If we came together as a community, exhaustively described all of our approaches, and determined which of these is best for various situations — taking note of timing, budgets, and other practical details — it wouldn’t kill our creativity. Instead, I think it would make what we do more understandable to outsiders. Having said that, I can imagine that this wouldn’t make sense in every market.

SEMIOVOX

Peirce or Saussure?

MARIA PAPANTHYMOU

I see Peirce and Saussure as complementary, not contradictory. But if I had to choose, I’d take Peirce, as to me the interpretant is the core element of meaning.

SEMIOVOX

What advice would you give to a young person interested in this sort of work?

MARIA PAPANTHYMOU

If you like it, just start doing it. Don’t be put off by the impression that it’s too sophisticated and abstract (if you’re very practical in your approach), or too simple (if you’re someone used to huge surveys with respondents); neither of these is true. Yes, you should study some theory and take the methodology seriously — but if you’re interested in this work, there’s nothing you can’t learn.

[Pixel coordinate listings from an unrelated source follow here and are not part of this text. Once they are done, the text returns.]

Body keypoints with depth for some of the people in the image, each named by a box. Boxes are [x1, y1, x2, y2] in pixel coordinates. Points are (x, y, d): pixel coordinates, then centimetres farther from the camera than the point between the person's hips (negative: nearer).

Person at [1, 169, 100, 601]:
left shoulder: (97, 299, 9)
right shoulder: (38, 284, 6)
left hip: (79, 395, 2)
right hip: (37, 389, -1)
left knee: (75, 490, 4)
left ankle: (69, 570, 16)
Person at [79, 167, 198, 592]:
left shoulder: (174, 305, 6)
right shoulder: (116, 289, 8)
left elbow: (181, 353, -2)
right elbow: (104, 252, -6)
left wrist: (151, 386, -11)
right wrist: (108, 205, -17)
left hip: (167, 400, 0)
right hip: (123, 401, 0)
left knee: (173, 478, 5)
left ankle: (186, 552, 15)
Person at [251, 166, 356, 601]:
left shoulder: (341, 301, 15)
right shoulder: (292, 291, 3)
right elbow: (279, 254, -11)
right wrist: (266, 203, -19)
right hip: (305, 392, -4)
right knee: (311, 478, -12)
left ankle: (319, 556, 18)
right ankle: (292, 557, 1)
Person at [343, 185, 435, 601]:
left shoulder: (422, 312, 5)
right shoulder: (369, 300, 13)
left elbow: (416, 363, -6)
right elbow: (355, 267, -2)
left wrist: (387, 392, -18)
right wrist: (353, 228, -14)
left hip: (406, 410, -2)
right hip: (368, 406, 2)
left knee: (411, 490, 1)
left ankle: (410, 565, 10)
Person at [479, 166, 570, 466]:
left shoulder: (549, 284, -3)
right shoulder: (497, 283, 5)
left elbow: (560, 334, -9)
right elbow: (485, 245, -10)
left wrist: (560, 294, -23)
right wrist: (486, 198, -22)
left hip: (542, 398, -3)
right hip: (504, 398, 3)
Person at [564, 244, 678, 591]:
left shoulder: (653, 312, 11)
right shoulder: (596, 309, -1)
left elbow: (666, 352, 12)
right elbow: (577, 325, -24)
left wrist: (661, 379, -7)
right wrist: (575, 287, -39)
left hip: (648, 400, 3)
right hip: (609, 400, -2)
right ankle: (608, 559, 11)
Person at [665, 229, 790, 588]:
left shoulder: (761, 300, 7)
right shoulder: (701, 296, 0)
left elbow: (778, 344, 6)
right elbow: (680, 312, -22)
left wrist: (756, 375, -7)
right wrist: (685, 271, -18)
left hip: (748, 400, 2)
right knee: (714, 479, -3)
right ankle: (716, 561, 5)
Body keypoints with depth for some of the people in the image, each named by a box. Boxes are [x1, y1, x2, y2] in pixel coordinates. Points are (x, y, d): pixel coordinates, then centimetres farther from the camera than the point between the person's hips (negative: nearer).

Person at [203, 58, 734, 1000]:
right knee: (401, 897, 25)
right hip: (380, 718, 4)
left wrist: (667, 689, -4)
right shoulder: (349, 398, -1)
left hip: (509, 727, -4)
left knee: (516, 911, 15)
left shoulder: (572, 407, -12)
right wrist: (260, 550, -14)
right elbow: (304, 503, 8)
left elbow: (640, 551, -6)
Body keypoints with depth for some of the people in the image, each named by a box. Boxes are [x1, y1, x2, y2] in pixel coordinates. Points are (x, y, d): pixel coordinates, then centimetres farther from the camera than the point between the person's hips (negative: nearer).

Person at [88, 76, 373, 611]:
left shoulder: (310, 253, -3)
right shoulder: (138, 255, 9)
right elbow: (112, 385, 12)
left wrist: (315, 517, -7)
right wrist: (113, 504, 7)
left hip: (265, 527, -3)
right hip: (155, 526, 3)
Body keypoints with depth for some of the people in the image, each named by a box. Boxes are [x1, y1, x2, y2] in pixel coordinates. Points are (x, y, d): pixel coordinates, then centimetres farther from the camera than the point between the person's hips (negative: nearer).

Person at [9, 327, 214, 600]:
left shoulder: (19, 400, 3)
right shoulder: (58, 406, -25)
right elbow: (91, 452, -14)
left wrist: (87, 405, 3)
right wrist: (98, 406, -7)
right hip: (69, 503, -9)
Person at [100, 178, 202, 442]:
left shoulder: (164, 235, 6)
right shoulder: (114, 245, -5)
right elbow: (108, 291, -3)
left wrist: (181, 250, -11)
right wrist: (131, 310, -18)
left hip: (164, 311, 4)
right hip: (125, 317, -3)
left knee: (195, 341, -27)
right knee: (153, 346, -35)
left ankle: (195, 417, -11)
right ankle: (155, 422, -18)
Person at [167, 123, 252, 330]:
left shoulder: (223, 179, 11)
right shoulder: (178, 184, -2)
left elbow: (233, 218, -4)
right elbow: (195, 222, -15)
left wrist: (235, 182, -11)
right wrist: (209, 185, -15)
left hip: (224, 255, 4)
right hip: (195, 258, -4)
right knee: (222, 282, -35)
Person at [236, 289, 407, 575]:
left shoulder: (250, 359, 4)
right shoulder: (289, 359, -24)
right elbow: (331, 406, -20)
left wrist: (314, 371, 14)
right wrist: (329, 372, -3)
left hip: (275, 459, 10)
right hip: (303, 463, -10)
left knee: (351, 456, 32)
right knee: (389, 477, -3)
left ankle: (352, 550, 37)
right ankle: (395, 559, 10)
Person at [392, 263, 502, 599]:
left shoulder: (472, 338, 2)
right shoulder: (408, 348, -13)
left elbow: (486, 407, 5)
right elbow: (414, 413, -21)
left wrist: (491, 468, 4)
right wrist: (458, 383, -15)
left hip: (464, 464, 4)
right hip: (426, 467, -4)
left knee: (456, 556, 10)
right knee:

Here are some practical recommendations:

  • Draw conclusions from the materials, not from your head. Experience with culture is important for a semiotician and after several years of semiotic work we become like translators from the “language of culture” to “the client’s language.” It’s ok to have some pre-set knowledge, ideas and hypotheses. However, for every new project we should check them based on what we see around at the current moment, in the given category, for the given task.
  • Work in a team. This is needed to avoid subjectivity and to enrich analysis with new angles of vision, and thus make conclusions reliable. Simply inviting two or three people for a workshop on the materials may be enough.
  • Create a narrative. Purely descriptive reports may be useful for some clients, but presenting a story of how the topic is developing is far more engaging and inspiring. Human culture is made of stories!